Para la Cámara de Comercio, Industrias y Agricultura de Panamá, los mayores retos de la administración del presidente, Juan Carlos Varela, en los meses que le restan de gestión, son subsanar la apatía general y recuperar la confianza ciudadana en la clase política y las instituciones, que son pilares de la democracia.
La observación de la Cámara de Comercio surge un día después de que Varela presentara su informe de gestión ante el pleno de la Asamblea Nacional al comenzar el cuarto período ordinario de sesiones.
Al comenzar el cuarto año de gestión del gobierno de Varela "es obligatorio reflexionar sobre los avances y, especialmente, los asuntos que deberán ser resueltos con la mayor prontitud posible", señaló la Cámara.

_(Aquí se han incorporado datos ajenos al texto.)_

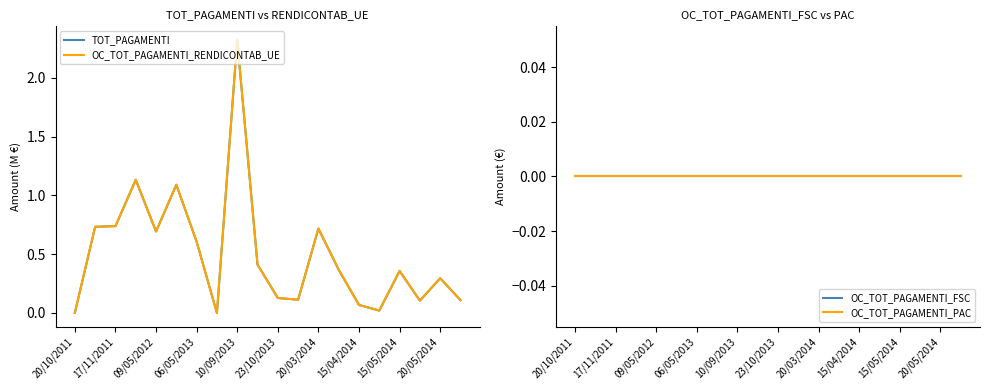

Does the chart have visible grid lines?

No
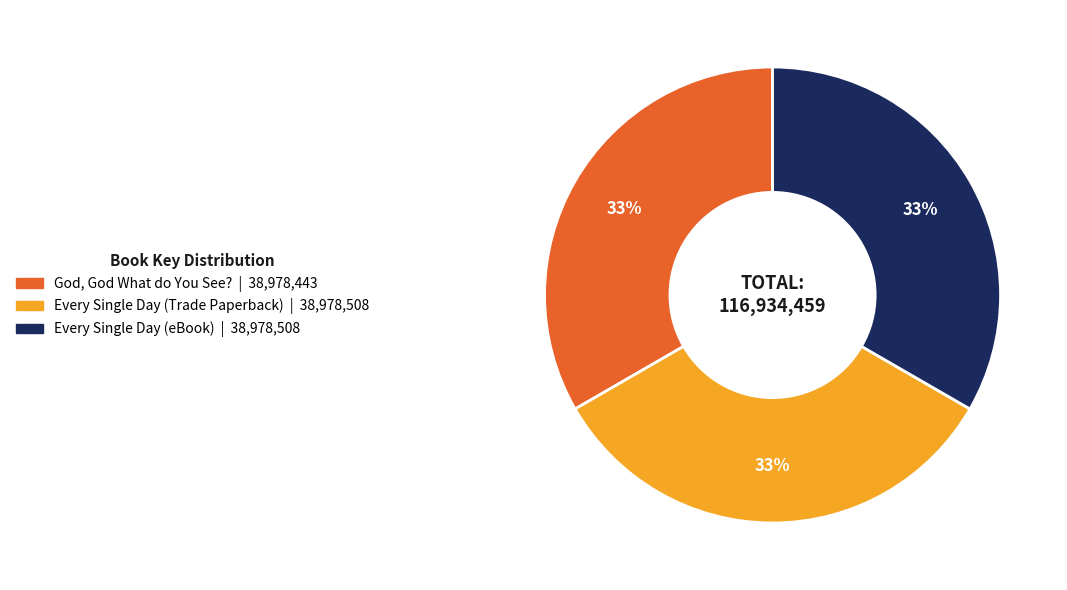

Is it true that God, God What do You See? is 48% of the pie?

False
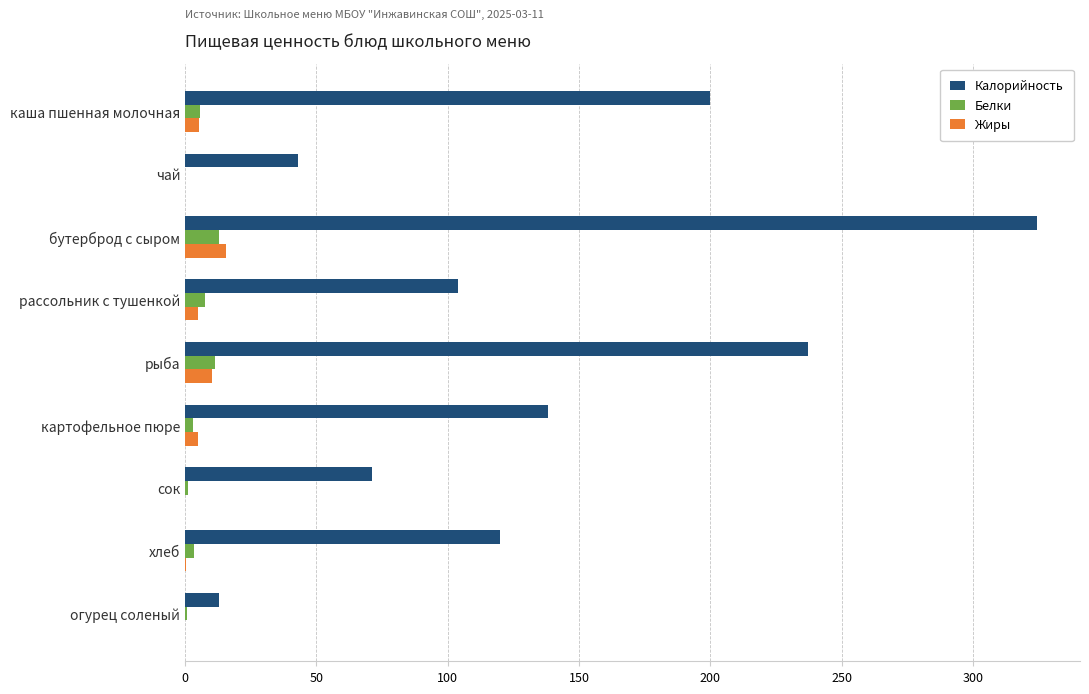

What is the highest value of the Калорийность series?

324.5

“Como hemos advertido anteriormente, la cercanía del año preelectoral podría distraer la atención de las autoridades para darle solución” a los problemas, recalcó la Cámara de Comercio en un comunicado divulgado este domingo 2 de julio.
Los integrantes del gremio empresarial aprovecharon la oportunidad para recalcar que “las inversiones en infraestructura ejecutadas con fondos públicos y los programas sociales no son determinantes para medir el desempeño de un gobierno”.
Recordaron que las autoridades panameñas están llamadas a atender con políticas públicas los asuntos de prioridad, como “la prestación eficiente de servicios básicos (agua, aseo y saneamiento, salud, transporte, otros) y los que consideramos deben ser manejados por empresas estatales, con una estructura de gobierno corporativo que trascienda los ciclos políticos, con planes a largo plazo y con autonomía presupuestaria”.
En materia educativa, “apelamos a que se honren los acuerdos del Compromiso por la Educación y se cumpla con las evaluaciones que sustentan los pasados ajustes y se retomen las iniciativas fiscales que incentiven la inversión en educación particular, que disminuye la carga para el Estado”.
Además, recordaron que este año será la última revisión del salario mínimo del actual gobierno, por lo que no debe ser usado “nuevamente [como] una herramienta política que provoque efectos inflacionarios”. E hicieron hincapié en que “este ajuste debe fundamentarse en asuntos técnicos, incorporando la fórmula de la Organización Internacional del Trabajo, tal como fue acordado en la pasada revisión”.